* _Instructions to follow_
Repeat word for word the lines of the records from the very start through the line that contains "Newsletters", including both ends.

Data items
-- Opening Marker --

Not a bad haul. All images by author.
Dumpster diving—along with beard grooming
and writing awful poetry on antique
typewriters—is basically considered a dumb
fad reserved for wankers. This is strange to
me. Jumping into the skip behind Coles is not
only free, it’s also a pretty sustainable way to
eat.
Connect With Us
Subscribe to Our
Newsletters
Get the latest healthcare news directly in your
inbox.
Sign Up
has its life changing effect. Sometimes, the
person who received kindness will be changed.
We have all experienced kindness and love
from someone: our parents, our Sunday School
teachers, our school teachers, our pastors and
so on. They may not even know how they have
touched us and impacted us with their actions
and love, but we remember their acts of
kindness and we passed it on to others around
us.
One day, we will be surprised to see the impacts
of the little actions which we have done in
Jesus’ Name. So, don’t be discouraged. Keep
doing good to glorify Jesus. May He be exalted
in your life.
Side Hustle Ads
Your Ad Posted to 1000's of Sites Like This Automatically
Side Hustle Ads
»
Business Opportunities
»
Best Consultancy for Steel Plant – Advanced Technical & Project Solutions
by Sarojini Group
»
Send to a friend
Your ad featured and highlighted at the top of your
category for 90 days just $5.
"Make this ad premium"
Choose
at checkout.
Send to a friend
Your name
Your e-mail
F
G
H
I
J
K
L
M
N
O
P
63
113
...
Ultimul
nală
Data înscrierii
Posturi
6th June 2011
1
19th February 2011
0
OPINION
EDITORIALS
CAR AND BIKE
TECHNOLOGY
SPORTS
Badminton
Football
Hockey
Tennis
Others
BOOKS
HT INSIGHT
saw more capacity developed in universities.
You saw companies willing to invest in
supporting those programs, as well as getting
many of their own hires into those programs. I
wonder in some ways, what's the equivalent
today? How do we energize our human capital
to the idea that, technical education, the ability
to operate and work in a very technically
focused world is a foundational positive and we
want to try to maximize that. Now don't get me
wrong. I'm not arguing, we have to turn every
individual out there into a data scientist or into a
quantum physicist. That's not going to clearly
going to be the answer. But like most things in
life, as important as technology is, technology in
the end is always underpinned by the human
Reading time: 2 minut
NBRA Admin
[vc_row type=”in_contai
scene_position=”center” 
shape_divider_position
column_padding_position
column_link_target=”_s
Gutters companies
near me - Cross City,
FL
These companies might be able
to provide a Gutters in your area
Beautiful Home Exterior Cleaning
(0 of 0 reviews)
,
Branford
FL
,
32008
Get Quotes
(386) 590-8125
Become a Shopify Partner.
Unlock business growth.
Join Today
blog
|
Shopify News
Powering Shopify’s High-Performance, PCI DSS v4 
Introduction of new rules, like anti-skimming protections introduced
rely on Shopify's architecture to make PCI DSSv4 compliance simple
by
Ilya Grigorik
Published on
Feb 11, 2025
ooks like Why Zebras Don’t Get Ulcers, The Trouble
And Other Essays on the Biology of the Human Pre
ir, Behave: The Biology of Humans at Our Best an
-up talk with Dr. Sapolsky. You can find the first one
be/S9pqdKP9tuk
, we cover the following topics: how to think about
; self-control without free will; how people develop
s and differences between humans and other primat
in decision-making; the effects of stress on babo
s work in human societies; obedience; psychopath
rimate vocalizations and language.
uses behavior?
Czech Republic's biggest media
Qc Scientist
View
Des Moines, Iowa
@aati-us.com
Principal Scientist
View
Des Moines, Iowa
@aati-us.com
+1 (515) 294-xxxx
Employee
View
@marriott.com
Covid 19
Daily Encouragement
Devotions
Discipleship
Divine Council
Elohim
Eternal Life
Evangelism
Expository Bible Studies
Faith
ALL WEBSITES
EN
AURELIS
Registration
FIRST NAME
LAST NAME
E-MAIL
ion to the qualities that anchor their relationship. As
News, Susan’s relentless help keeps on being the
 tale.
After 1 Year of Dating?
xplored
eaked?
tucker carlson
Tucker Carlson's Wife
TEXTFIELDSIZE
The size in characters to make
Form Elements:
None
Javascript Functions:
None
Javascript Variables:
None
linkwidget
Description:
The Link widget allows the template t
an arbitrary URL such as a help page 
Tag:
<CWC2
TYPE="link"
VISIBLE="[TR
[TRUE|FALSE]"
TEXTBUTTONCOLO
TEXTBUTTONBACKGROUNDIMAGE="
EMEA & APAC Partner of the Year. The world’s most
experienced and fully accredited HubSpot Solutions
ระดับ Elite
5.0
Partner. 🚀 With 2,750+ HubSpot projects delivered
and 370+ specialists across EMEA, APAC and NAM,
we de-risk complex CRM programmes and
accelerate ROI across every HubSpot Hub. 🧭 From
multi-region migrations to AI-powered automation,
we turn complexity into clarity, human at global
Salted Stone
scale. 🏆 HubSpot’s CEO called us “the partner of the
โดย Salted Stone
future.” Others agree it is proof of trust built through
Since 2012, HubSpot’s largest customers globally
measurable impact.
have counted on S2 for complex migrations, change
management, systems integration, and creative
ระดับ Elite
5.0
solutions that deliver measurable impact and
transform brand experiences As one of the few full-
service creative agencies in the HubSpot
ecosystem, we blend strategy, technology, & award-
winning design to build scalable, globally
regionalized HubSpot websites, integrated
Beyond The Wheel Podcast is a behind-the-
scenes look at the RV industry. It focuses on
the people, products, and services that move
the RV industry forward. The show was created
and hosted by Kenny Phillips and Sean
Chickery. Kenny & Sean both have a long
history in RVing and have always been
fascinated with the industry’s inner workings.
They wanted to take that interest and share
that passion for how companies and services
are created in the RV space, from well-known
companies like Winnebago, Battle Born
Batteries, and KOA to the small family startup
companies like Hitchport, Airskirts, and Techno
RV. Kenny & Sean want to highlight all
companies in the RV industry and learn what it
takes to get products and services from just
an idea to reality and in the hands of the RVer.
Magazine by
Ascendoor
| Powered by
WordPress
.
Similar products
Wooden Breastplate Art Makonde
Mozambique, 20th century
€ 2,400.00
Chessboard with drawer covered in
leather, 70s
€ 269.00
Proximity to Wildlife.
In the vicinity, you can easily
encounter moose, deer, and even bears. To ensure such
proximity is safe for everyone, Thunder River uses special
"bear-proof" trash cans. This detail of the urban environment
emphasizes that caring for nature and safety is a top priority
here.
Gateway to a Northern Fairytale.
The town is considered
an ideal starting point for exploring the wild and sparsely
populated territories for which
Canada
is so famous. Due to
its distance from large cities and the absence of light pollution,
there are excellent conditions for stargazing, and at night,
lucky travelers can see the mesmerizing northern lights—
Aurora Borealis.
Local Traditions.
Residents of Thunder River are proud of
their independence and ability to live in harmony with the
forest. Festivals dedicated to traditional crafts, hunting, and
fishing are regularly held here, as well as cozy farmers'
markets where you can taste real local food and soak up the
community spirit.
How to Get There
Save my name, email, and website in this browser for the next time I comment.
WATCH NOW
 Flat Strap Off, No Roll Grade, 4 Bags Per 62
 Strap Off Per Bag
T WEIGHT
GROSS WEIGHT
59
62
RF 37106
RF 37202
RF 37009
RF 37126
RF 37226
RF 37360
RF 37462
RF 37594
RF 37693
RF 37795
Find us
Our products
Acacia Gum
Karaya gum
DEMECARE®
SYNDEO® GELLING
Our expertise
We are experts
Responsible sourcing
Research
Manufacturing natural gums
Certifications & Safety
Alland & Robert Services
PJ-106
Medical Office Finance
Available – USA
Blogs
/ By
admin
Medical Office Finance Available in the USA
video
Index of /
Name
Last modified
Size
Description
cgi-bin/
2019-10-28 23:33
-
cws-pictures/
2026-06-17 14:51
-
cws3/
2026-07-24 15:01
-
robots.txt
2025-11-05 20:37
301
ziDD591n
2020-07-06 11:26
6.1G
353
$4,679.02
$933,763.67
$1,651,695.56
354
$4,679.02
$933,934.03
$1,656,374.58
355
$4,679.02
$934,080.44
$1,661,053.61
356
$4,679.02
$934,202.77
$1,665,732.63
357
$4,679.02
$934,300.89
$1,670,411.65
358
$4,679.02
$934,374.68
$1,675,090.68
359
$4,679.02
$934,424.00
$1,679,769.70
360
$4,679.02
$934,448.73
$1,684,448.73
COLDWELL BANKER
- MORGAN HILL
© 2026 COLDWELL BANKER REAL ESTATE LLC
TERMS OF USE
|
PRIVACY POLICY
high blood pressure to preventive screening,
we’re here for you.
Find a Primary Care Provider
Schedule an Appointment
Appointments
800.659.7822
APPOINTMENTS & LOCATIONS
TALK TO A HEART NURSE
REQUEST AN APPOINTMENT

-- Closing Marker --

* _Answer to this task_
Not a bad haul. All images by author.
Dumpster diving—along with beard grooming
and writing awful poetry on antique
typewriters—is basically considered a dumb
fad reserved for wankers. This is strange to
me. Jumping into the skip behind Coles is not
only free, it’s also a pretty sustainable way to
eat.
Connect With Us
Subscribe to Our
Newsletters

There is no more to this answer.